Source records START

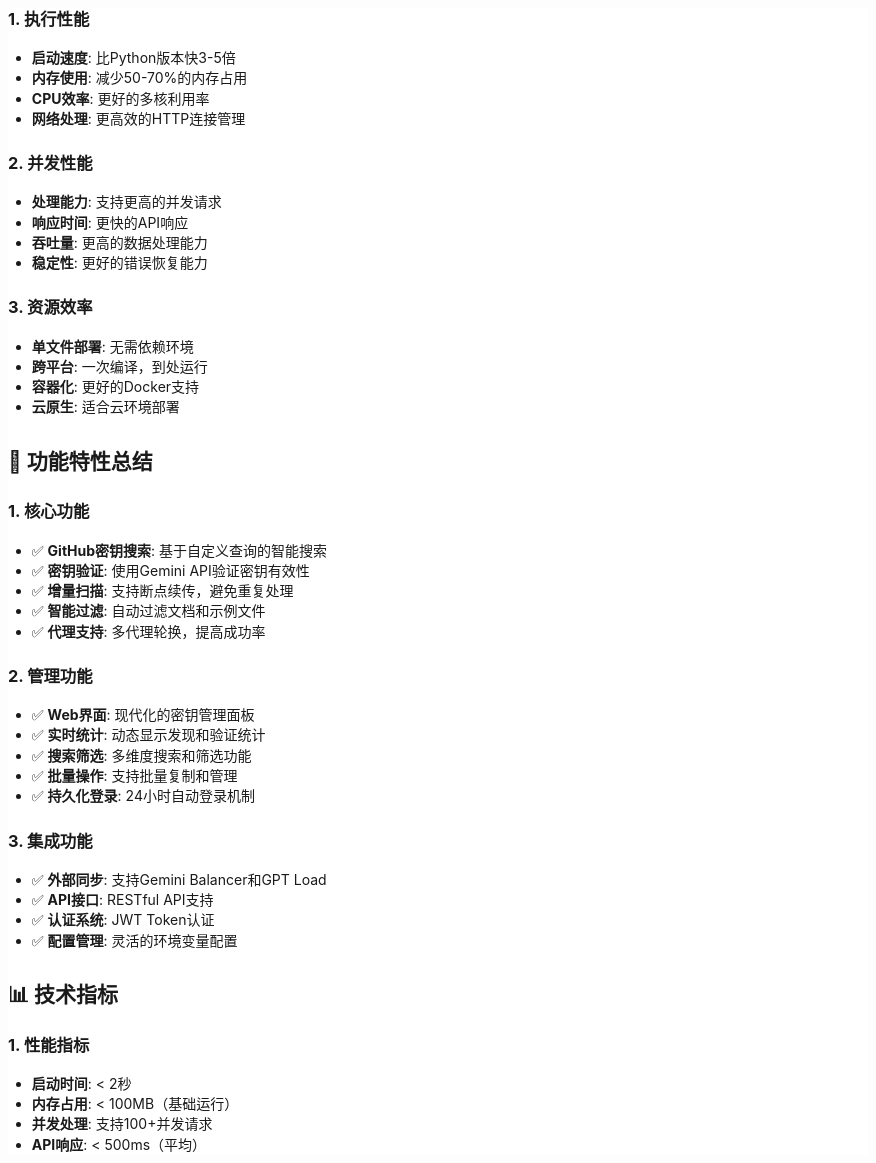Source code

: ### 1. 执行性能
- **启动速度**: 比Python版本快3-5倍
- **内存使用**: 减少50-70%的内存占用
- **CPU效率**: 更好的多核利用率
- **网络处理**: 更高效的HTTP连接管理

### 2. 并发性能
- **处理能力**: 支持更高的并发请求
- **响应时间**: 更快的API响应
- **吞吐量**: 更高的数据处理能力
- **稳定性**: 更好的错误恢复能力

### 3. 资源效率
- **单文件部署**: 无需依赖环境
- **跨平台**: 一次编译，到处运行
- **容器化**: 更好的Docker支持
- **云原生**: 适合云环境部署

## 🔧 功能特性总结

### 1. 核心功能
- ✅ **GitHub密钥搜索**: 基于自定义查询的智能搜索
- ✅ **密钥验证**: 使用Gemini API验证密钥有效性
- ✅ **增量扫描**: 支持断点续传，避免重复处理
- ✅ **智能过滤**: 自动过滤文档和示例文件
- ✅ **代理支持**: 多代理轮换，提高成功率

### 2. 管理功能
- ✅ **Web界面**: 现代化的密钥管理面板
- ✅ **实时统计**: 动态显示发现和验证统计
- ✅ **搜索筛选**: 多维度搜索和筛选功能
- ✅ **批量操作**: 支持批量复制和管理
- ✅ **持久化登录**: 24小时自动登录机制

### 3. 集成功能
- ✅ **外部同步**: 支持Gemini Balancer和GPT Load
- ✅ **API接口**: RESTful API支持
- ✅ **认证系统**: JWT Token认证
- ✅ **配置管理**: 灵活的环境变量配置

## 📊 技术指标

### 1. 性能指标
- **启动时间**: < 2秒
- **内存占用**: < 100MB（基础运行）
- **并发处理**: 支持100+并发请求
- **API响应**: < 500ms（平均）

Source records END

Your objective: What is needed here is an exact transcript of the data above, pictures excluded.

Completed exercise:
Source code

: ### 1. 执行性能
- **启动速度**: 比Python版本快3-5倍
- **内存使用**: 减少50-70%的内存占用
- **CPU效率**: 更好的多核利用率
- **网络处理**: 更高效的HTTP连接管理

### 2. 并发性能
- **处理能力**: 支持更高的并发请求
- **响应时间**: 更快的API响应
- **吞吐量**: 更高的数据处理能力
- **稳定性**: 更好的错误恢复能力

### 3. 资源效率
- **单文件部署**: 无需依赖环境
- **跨平台**: 一次编译，到处运行
- **容器化**: 更好的Docker支持
- **云原生**: 适合云环境部署

## 🔧 功能特性总结

### 1. 核心功能
- ✅ **GitHub密钥搜索**: 基于自定义查询的智能搜索
- ✅ **密钥验证**: 使用Gemini API验证密钥有效性
- ✅ **增量扫描**: 支持断点续传，避免重复处理
- ✅ **智能过滤**: 自动过滤文档和示例文件
- ✅ **代理支持**: 多代理轮换，提高成功率

### 2. 管理功能
- ✅ **Web界面**: 现代化的密钥管理面板
- ✅ **实时统计**: 动态显示发现和验证统计
- ✅ **搜索筛选**: 多维度搜索和筛选功能
- ✅ **批量操作**: 支持批量复制和管理
- ✅ **持久化登录**: 24小时自动登录机制

### 3. 集成功能
- ✅ **外部同步**: 支持Gemini Balancer和GPT Load
- ✅ **API接口**: RESTful API支持
- ✅ **认证系统**: JWT Token认证
- ✅ **配置管理**: 灵活的环境变量配置

## 📊 技术指标

### 1. 性能指标
- **启动时间**: < 2秒
- **内存占用**: < 100MB（基础运行）
- **并发处理**: 支持100+并发请求
- **API响应**: < 500ms（平均）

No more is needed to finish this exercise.